======== RECORDS SHOWN ========

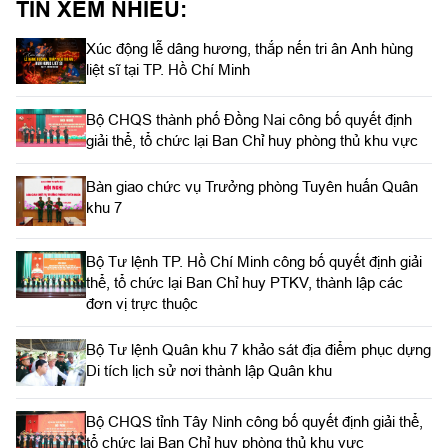
TIN XEM NHIỀU:
phố Đồng Nai.
Xúc động lễ dâng hương, thắp nến tri ân Anh hùng
liệt sĩ tại TP. Hồ Chí Minh
Bộ CHQS thành phố Đồng Nai công bố quyết định
giải thể, tổ chức lại Ban Chỉ huy phòng thủ khu vực
Bàn giao chức vụ Trưởng phòng Tuyên huấn Quân
khu 7
Bộ Tư lệnh TP. Hồ Chí Minh công bố quyết định giải
thể, tổ chức lại Ban Chỉ huy PTKV, thành lập các
đơn vị trực thuộc
Bộ Tư lệnh Quân khu 7 khảo sát địa điểm phục dựng
Di tích lịch sử nơi thành lập Quân khu
Bộ CHQS tỉnh Tây Ninh công bố quyết định giải thể,
tổ chức lại Ban Chỉ huy phòng thủ khu vực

========

## YOUR INSTRUCTIONS
Copy out each line from the listing that contains the string "Quân".

## ANSWER AREA
Bàn giao chức vụ Trưởng phòng Tuyên huấn Quân
Bộ Tư lệnh Quân khu 7 khảo sát địa điểm phục dựng
Di tích lịch sử nơi thành lập Quân khu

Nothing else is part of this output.